You get the idea... now remember, I'm somewhat new to this, and was definitely new to the online world.  I think first go round I was more concerned with finding out whether or not I could do it... I was in essence "selling" myself to get dates.  I was charming, funny, etc etc etc... but in the end whether I simply made out with a girl or actually sealed the deal, I never felt good about it - it didn't feel organic... it was almost more by design.  Sure, I was nice, respectful, decent, but still a part of me was being dishonest (not intentionally mind you - this is in retrospect)... I was selling the promise of what a great guy I was and was pretty successful and getting women to be interested (this even spilled over into my everyday life once I had discontinued OKc).  This is what led to theYOLD.  I am starting anew this year, which is why I'm also back on OKc.  I have a new perspective on my approach to dating.

It's hard to put into words, but put it this way, I'm going to be doing my best to no longer "sell" myself.  I am just going to be me and move very slowly.  I am not going to date for the sake of dating (I'd rather sit home and write).  I'm not going to "try" and hook-up... I am not going to "try" and have sex (now, if something happens "in the moment" - so be it, as long as both parties are on the same page... I had the good fortune of having that happen last summer ;) ooohweeee that was fun).

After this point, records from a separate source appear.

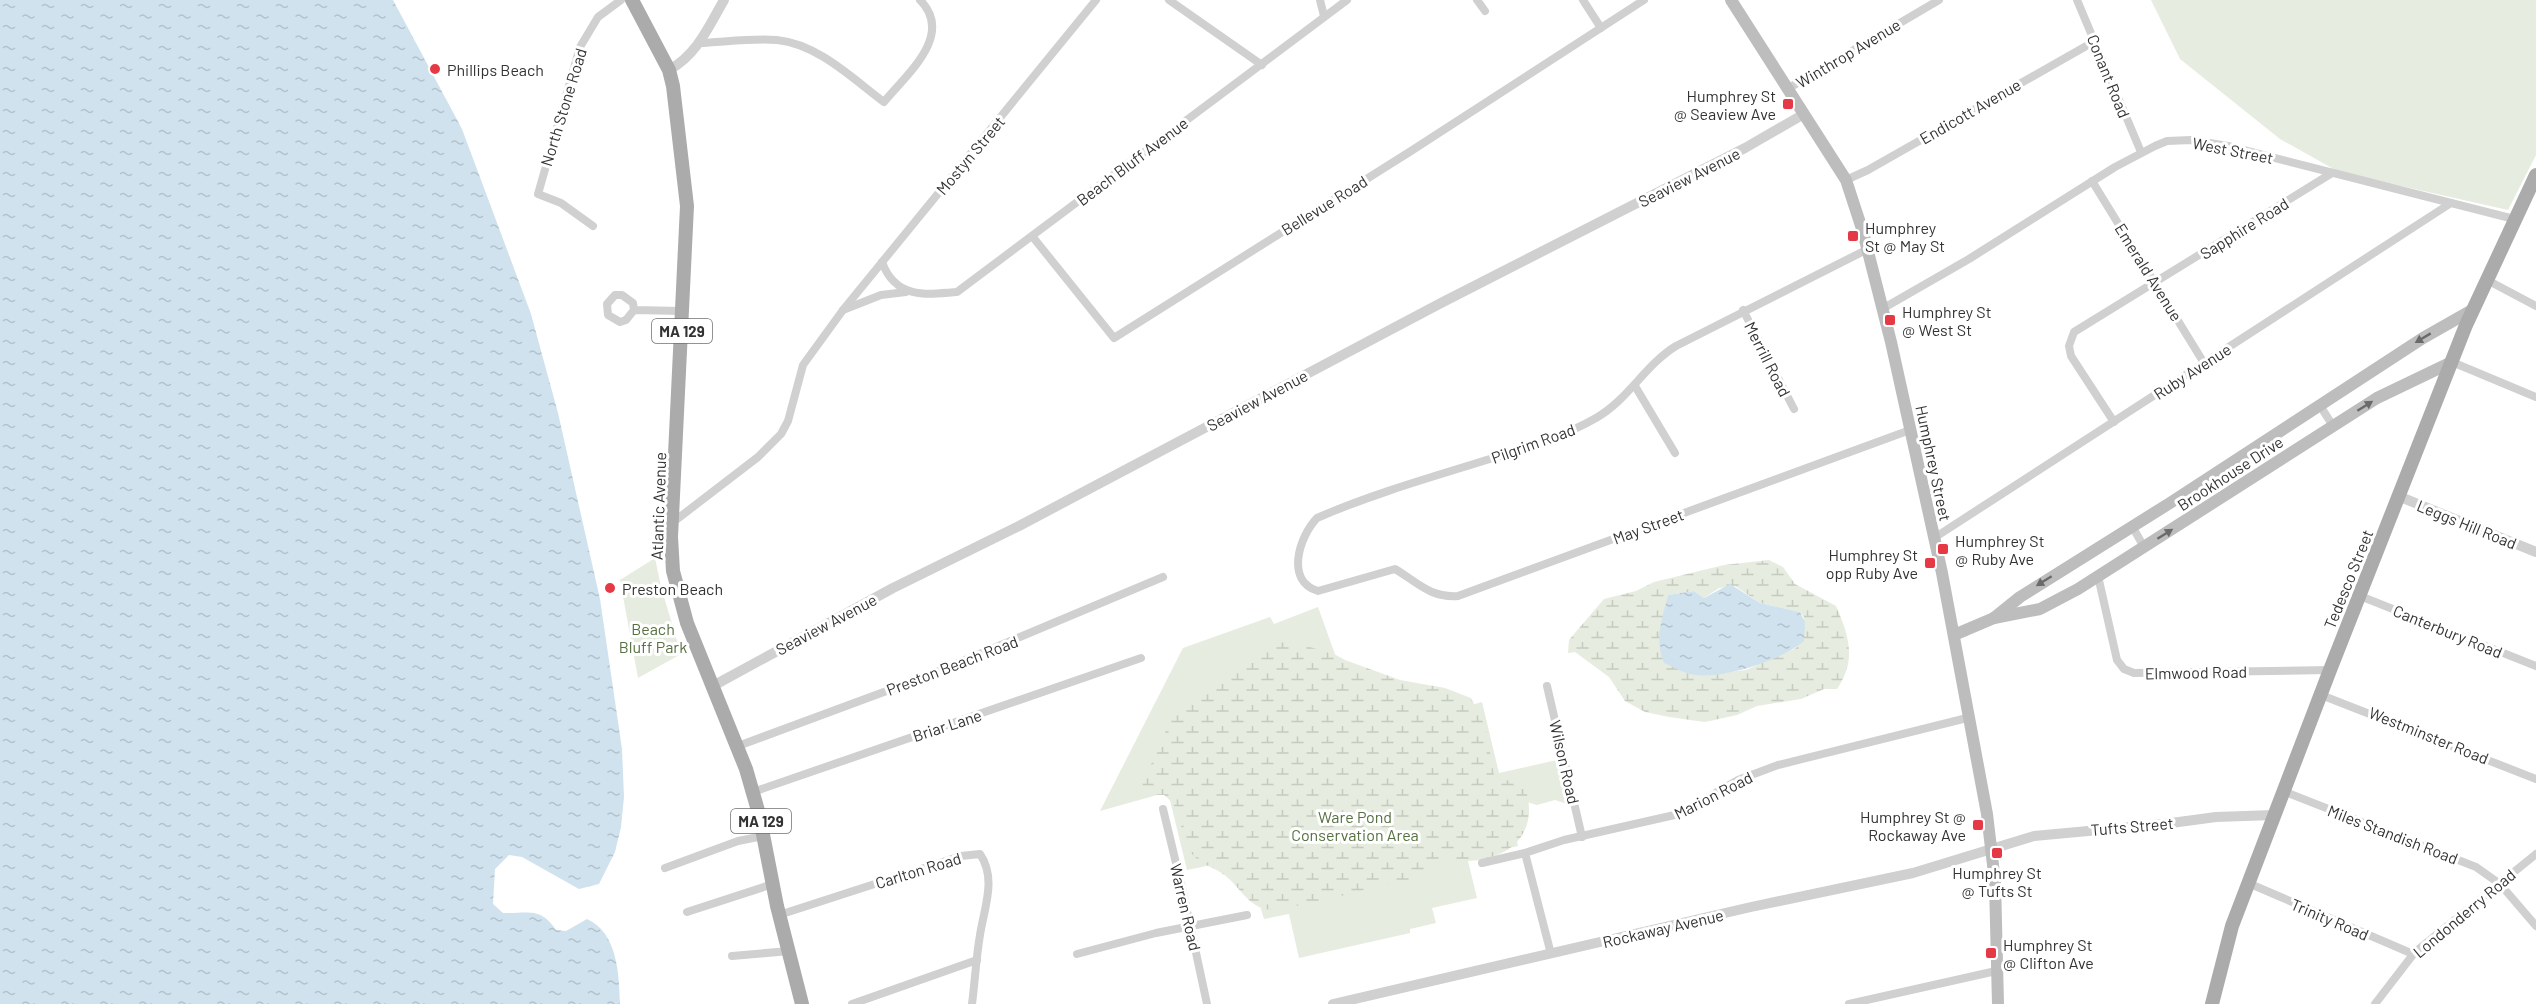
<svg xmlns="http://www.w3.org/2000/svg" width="2536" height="1004" viewBox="0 0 2536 1004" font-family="Barlow,sans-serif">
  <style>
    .green { fill: #e6ecdf }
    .wetland { fill: url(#wetland-marsh); fill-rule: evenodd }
    .water { fill: url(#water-ripples) }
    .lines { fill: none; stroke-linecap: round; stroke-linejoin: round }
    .minor { stroke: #d0d0d0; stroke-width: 8 }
    .tertiary { stroke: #d0d0d0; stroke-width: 10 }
    .secondary { stroke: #bdbdbd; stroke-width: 12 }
    .primary { stroke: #ababab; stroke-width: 14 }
    .oneway { fill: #6a6a6a }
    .poi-dot { fill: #e63946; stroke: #fff; stroke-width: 2 }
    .labels { text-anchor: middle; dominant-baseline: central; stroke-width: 6; stroke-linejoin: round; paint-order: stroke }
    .shield { fill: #fff; stroke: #707070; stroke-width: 1.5 }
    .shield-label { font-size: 15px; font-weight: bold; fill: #333 }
    .street-label { font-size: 16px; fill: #333; stroke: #fff }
    .poi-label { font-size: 16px; fill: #333; stroke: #fff; text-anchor: start }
    .park-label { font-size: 16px; fill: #56703f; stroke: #fff }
  </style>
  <defs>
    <pattern id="wetland-marsh" width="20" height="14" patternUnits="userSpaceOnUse" patternTransform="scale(1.5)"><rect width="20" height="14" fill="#e6ecdf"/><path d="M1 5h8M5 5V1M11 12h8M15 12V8" fill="none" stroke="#c6cbc0"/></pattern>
    <pattern id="water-ripples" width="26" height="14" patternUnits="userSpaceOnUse" patternTransform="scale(1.5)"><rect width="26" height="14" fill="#cfe2ee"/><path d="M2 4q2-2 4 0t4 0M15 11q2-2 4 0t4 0" fill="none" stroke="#b2c2cd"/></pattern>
  </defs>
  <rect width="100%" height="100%" fill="#fff"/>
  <g class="green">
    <polygon points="2151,0 2536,0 2536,155 2508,210 2339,172 2280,139 2180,59"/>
    <polygon points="655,558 661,587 681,654 638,678 620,580"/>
    <polygon points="1318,607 1346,685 1401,725 1482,702 1499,773 1557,760 1567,804 1555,800 1537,805 1527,802 1507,806 1518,846 1467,857 1477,898 1432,908 1436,923 1410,929 1410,933 1299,958 1289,914 1264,919 1246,858 1187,870 1168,792 1100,811 1183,648 1270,617 1274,624"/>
  </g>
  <g class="wetland">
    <path d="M1769,560L1783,567L1795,584L1836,606C1849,636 1857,660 1837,689H1824L1801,699L1757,706L1737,715L1705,722L1669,717L1645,712L1625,701L1609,677L1575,652L1568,653L1569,640L1604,599L1636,591L1654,582L1724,565ZM1735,586L1760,603L1800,612L1804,617L1796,648L1746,670L1704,675L1665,610L1668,595L1694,591L1704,598L1719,588Z"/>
    <path d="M1289,641L1334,654L1345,660L1400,680L1445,688L1471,698L1486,728L1495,781L1514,780L1523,782C1538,818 1525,850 1485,859C1472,862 1457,860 1444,863C1438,864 1437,868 1433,872C1424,881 1407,885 1395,881C1374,888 1281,913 1265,909C1246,904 1238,884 1223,874C1213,867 1200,864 1192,854C1175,833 1189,815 1164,795H1147L1142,783L1144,775L1155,758L1172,715L1180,706L1272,645Z"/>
  </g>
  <g class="water">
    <path d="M0,0H393L462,129L531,314L558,413L600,599L622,749L624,797L621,827L615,852L599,884L579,889L522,857L509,855L495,869L493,904L503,913C527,914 540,906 556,930L566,931L587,919C618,933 619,975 620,1004H0Z"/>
    <path d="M1730,584L1760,603L1800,612L1805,622L1804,641C1782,660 1720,681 1690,674C1681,672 1672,666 1664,663C1654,637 1662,621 1668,595L1694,591L1704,598Z"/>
  </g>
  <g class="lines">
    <g class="minor">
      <polyline points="1169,0 1262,65"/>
      <polyline points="1320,0 1324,16"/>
      <polyline points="1477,0 1485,11"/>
      <polyline points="1583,0 1601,28"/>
      <polyline points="2077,0 2141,152"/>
      <path d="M699,43C724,42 752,38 777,40C818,44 853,79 884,102C906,75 955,35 920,0"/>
      <polyline points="1789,88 1939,0"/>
      <polyline points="1846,180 1868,170 2095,41"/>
      <polyline points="2092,181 2204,363"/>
      <polyline points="593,226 561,203 538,194 580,47 598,17 621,0"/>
      <polyline points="1032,236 1114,338 1411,151 1644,0"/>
      <path d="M1868,249L1676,346C1645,365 1629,399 1596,418C1563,437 1525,448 1490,459C1432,477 1372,494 1317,518C1299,537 1285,581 1318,591L1395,569C1417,582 1430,598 1458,596L1910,430"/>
      <path d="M882,262C895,298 924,295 957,292L1347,0"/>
      <polyline points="2487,280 2536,306"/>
      <polyline points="1882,309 1969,259 2115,167 2155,146 2167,141 2191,140 2228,146 2514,219"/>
      <polyline points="634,310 633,303 622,295 615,295 607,304 608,315 620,322 626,320 634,310 682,311"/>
      <polyline points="843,310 1096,0"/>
      <polyline points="1743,310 1794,409"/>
      <polyline points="2452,362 2536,397"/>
      <polyline points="1635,386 1675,453"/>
      <polyline points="2319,404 2333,426"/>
      <polyline points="2114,422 2071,356 2069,346 2074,332 2332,173"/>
      <polyline points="672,523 758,457 781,434 788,421 803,365 843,310 881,295 906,292"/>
      <polyline points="2132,526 2144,547"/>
      <polyline points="1934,538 2451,203"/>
      <polyline points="2098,576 2117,660 2124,669 2134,673 2330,670"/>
      <polyline points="2360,596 2536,666"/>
      <polyline points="1547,686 1582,837"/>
      <polyline points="2321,695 2536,779"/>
      <polyline points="738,746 927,676 1163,577"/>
      <polyline points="2283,791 2476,867 2500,884 2536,926"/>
      <polyline points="753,792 1141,658"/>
      <polyline points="1163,809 1183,892 1207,1004"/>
      <polyline points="1482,863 1525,853"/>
      <polyline points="665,868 738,841 764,836"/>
      <polyline points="2248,883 2413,954"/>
      <polyline points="687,912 773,884"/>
      <path d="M779,915L961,856L980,854C997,879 984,908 980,935C976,958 975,981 972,1004"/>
      <polyline points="1077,954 1156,933 1247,915"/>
      <polyline points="1551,954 1525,853 1564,840 1679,814 1738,780 1778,765 1967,718"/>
      <polyline points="732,956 789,951"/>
      <polyline points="852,1004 977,960"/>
      <polyline points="1849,1004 1996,971"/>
      <polyline points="2375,1004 2415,952 2536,854"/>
    </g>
    <g class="tertiary">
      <path d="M669,70C697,55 709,26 724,0"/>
      <polyline points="2398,496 2536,552"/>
      <polyline points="711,687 893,588 1019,526 1441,303 1745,148 1804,114"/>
      <polyline points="1333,1004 1751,907 1913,873 2034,836 2164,824 2216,817 2274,815"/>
    </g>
    <g class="secondary">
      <polyline points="1731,0 1846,180 1863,232 1891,342 1942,573 1987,814 1995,882 1998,1004"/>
      <polyline points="1994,618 2040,609 2078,589 2377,398 2452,362"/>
      <polyline points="1954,635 1994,618 2020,597 2170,503 2423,338 2474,309"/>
    </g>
    <g class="primary">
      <polyline points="632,0 669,70 673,86 687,206 671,537 673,571 687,623 746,769 759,814 777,906 802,1004"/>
      <polyline points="2212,1004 2232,926 2330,670 2466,325 2536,175"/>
    </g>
  </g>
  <defs><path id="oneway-solid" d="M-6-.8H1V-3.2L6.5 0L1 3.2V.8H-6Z" transform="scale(1.5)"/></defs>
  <g class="oneway">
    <use href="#oneway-solid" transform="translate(2423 338) rotate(149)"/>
    <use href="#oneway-solid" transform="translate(2365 406) rotate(-32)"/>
    <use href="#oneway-solid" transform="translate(2165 534) rotate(-32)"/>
    <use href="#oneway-solid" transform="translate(2044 581) rotate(148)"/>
  </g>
  <g class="poi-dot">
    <circle cx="435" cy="69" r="6"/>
    <rect x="1782" y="98" width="12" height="12" rx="3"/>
    <rect x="1847" y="230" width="12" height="12" rx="3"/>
    <rect x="1884" y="314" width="12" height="12" rx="3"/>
    <rect x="1937" y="543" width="12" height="12" rx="3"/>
    <rect x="1924" y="557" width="12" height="12" rx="3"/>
    <circle cx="610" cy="588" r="6"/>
    <rect x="1972" y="819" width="12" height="12" rx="3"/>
    <rect x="1991" y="847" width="12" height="12" rx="3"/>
    <rect x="1985" y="947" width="12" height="12" rx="3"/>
  </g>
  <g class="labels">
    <g class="shield">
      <rect x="652" y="319" width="60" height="24" rx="4.5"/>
      <rect x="731" y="809" width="60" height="24" rx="4.5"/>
    </g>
    <g class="shield-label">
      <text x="682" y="331">MA 129</text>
      <text x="761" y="821">MA 129</text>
    </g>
    <g class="street-label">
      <text transform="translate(1848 53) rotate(-31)">Winthrop Avenue</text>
      <text transform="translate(2109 76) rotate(68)">Conant Road</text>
      <text transform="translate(563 107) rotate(-73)">North Stone Road</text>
      <text transform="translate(1970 111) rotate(-30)">Endicott Avenue</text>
      <text transform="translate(2233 150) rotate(11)">West Street</text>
      <text transform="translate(970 155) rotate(-50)">Mostyn Street</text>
      <text transform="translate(1132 161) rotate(-37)">Beach Bluff Avenue</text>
      <text transform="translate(1689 177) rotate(-27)">Seaview Avenue</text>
      <text transform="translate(1324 205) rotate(-32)">Bellevue Road</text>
      <text transform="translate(2244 228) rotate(-32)">Sapphire Road</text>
      <text transform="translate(2149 272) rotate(58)">Emerald Avenue</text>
      <text transform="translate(1768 359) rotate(63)">Merrill Road</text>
      <text transform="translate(2192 371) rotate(-33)">Ruby Avenue</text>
      <text transform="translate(1257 400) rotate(-28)">Seaview Avenue</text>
      <text transform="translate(1533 443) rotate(-20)">Pilgrim Road</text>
      <text transform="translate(1934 463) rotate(78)">Humphrey Street</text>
      <text transform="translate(2230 473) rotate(-33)">Brookhouse Drive</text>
      <text transform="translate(658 506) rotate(-88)">Atlantic Avenue</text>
      <text transform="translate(2467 524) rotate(22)">Leggs Hill Road</text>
      <text transform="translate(1648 526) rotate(-20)">May Street</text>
      <text transform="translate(2348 579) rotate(-68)">Tedesco Street</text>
      <text transform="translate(826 624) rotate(-28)">Seaview Avenue</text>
      <text transform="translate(2448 631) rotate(22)">Canterbury Road</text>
      <text transform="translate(952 665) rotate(-21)">Preston Beach Road</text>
      <text transform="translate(2196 672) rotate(-1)">Elmwood Road</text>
      <text transform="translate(947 725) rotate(-18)">Briar Lane</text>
      <text transform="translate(2429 735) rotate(22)">Westminster Road</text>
      <text transform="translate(1565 762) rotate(77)">Wilson Road</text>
      <text transform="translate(1713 795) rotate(-27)">Marion Road</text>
      <text transform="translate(2132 826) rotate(-5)">Tufts Street</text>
      <text transform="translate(2393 834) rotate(21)">Miles Standish Road</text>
      <text transform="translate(918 870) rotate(-17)">Carlton Road</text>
      <text transform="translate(1186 907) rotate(77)">Warren Road</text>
      <text transform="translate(2464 913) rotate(-40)">Londonderry Road</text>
      <text transform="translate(2330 919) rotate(23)">Trinity Road</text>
      <text transform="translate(1663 928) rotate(-13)">Rockaway Avenue</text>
    </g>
    <g class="poi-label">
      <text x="447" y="69">Phillips Beach</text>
      <text x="1776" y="95" text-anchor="end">Humphrey St<tspan x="1776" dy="18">@ Seaview Ave</tspan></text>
      <text x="1865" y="227">Humphrey<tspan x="1865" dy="18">St @ May St</tspan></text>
      <text x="1902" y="311">Humphrey St<tspan x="1902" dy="18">@ West St</tspan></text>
      <text x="1955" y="540">Humphrey St<tspan x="1955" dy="18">@ Ruby Ave</tspan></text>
      <text x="1918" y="554" text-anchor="end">Humphrey St<tspan x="1918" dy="18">opp Ruby Ave</tspan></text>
      <text x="622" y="588">Preston Beach</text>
      <text x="1966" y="816" text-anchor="end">Humphrey St @<tspan x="1966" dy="18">Rockaway Ave</tspan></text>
      <text x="1997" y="872" text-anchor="middle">Humphrey St<tspan x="1997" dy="18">@ Tufts St</tspan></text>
      <text x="2003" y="944">Humphrey St<tspan x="2003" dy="18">@ Clifton Ave</tspan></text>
    </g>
    <g class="park-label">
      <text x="653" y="628">Beach<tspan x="653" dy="18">Bluff Park</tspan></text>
      <text x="1355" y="816">Ware Pond<tspan x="1355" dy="18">Conservation Area</tspan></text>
    </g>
  </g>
</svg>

This is all an imperfect science and I am doing my best to discover who it is I am when it comes to the subject of love and relationships.  The important thing is I now know I am capable of having a relationship... now I just need to find someone who I want to have one with and who wants to have one with me and then see where it all leads.

I got a text today from Cath - and I did not initiate (pat self on back)... doesn't mean anything, but I now know I cannot chase her.  And I am not going to ask her for plans at this point.  She knows I want to get together (after all, we had plans that she had to flake on)... so, at this point, let her come to me.

I've started to chat with a few girls on OKc and I'm approaching it with my newfound dating eyes... keep you posted.

And lastly, tomorrow is Monday, and will probably see Sandra... As I said before, if there is an opportunity to initiate a "hey, let's grab lunch" then I'll do it and see what she's about.